E arriviamo agli albori della storia dell’umanità, nella terza sala. Il rosso domina in tutti i lavori. Il rosso del fuoco acceso nella caverna, il rosso della passionalità, della vitalità e del coraggio. Il Sabba (2008) e Nella grotta (2014) rimandano alla componente magica e sciamanica.

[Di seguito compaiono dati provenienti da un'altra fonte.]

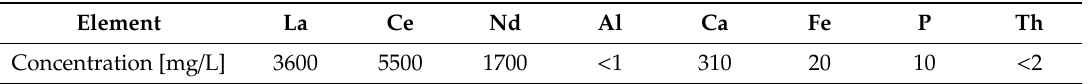
Table 7. Metal ion concentration of a typical leach solution with low impurity content.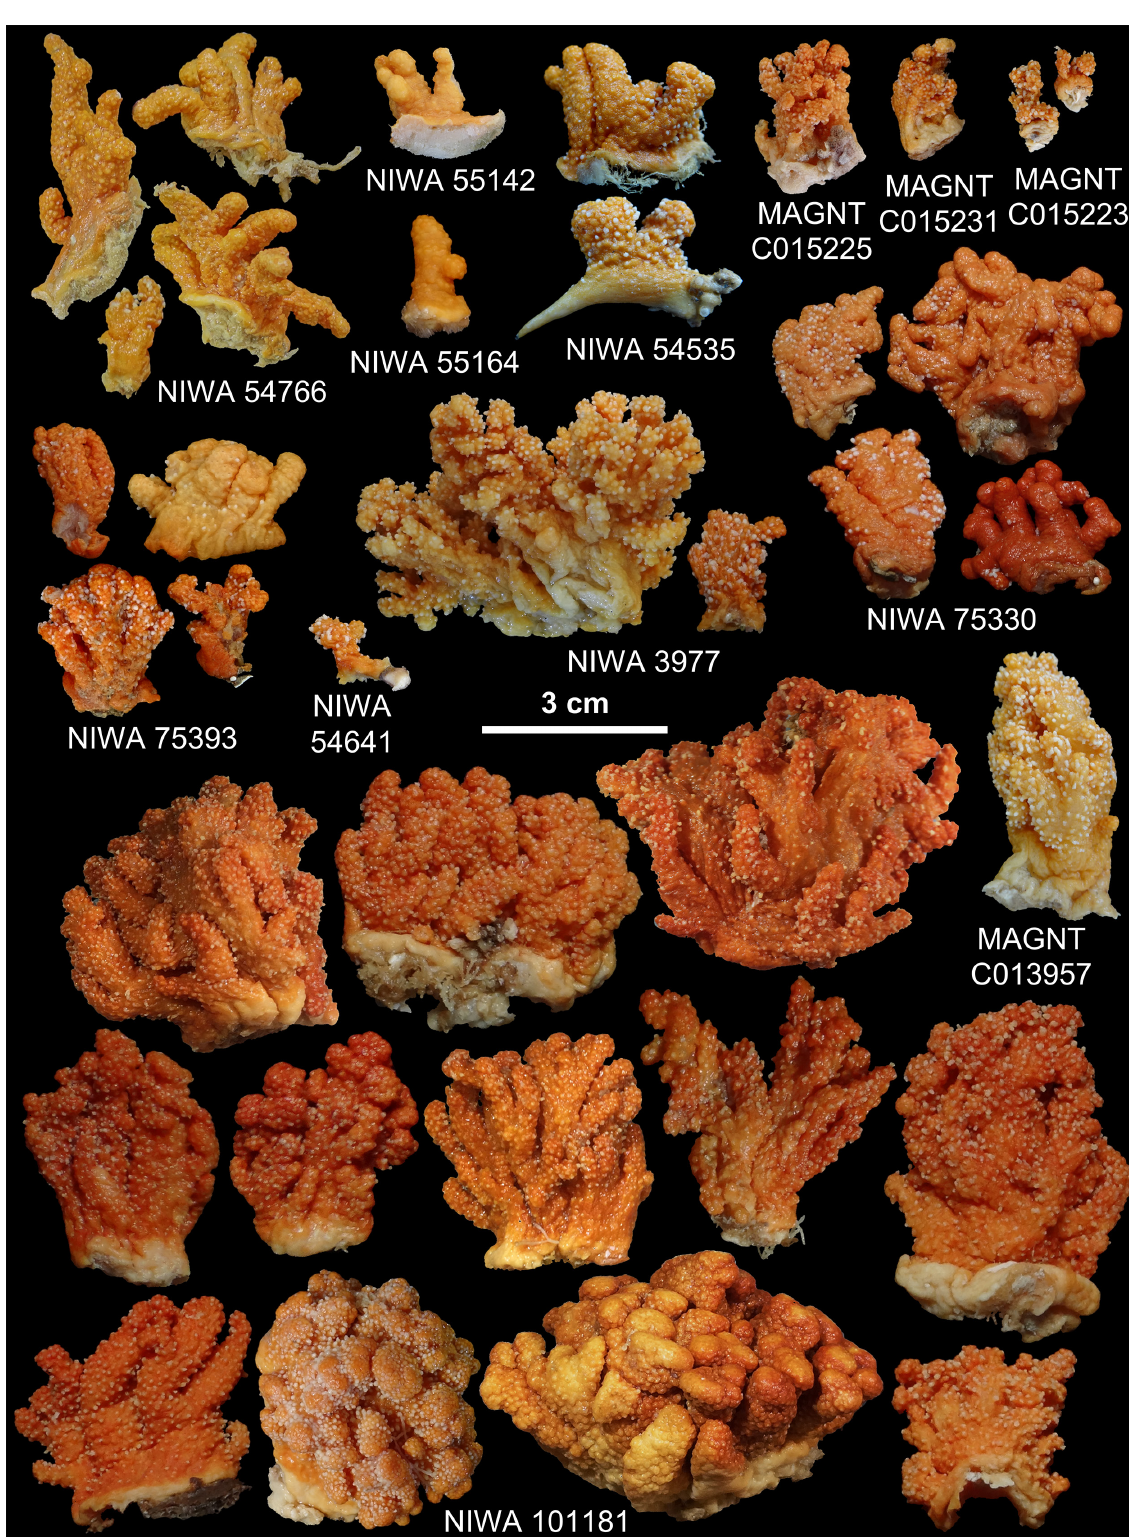
Fig. 8. Selected preserved specimens of Kotatea aurantiaca gen. et comb. nov. Note that most specimen lots include small additional fragments that are not depicted and NIWA 101181 comprises a total of 67 similar colonies, all of which were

Sono nata dal sole (2022) è l’opera che sintetizza appieno la poetica e la cifra stilistica di Roberta Pugno. La linea, dipinta o incisa, curva o spezzettata, i cromatismi vivaci, la materia, le scritture di fantasia, basterebbe da sola a farci immergere nel mondo mitico e ancestrale della pittrice. Invece l’appassionata ricerca dell’artista ci porta a confrontarci con altre opere dense di significato. Il prodigio della vita (2021) dove compare la “luce della nascita” che dà la vita perché stimola la reazione biologica che crea il pensiero, come teorizzato dallo psichiatra Massimo Fagioli; La donna nella grotta faceva e sognava bambini (2021) che parla della maternità come fonte inconscia; La voce diversa (2021) che indica il momento in cui la donna inizia a modulare la voce per entrare in un rapporto armonioso con il bambino; Tu sei il mio suono (2015) in cui torna di nuovo la dualità uomo-donna; Il vagito è il riso mascherato da lamento (2021) che riprende le ricerche di Fagioli.
Sono immagini che emergono dal sentire: il pensiero è concentrato sulla parola “suono”, inteso come contenuto della voce udita o della scrittura silenziosa, e sulla parola “senso” con cui la pittrice intende, ancora più profondamente, il vissuto irrazionale, invisibile ma potente, della realtà interumana. “Le opere d’arte sono immagini silenziose che ci parlano toccando corde profonde”, scrive Simona Maggiorelli, “Le pitture di Roberta Pugno risuonano attraverso forme e colori (…) evocando antiche pitture rupestri, quelle straordinarie orchestrazioni di immagini realizzate dalle prime artiste della storia che si avventuravano in cavità nascoste, forse… chissà, per cercare il buio assoluto da cui nascono le immagini, ricreando la nascita”.
Torniamo quindi all’immagine iniziale, alla prima donna che dipinge sulla parete della grotta. Adesso riusciamo a vederla con occhi diversi.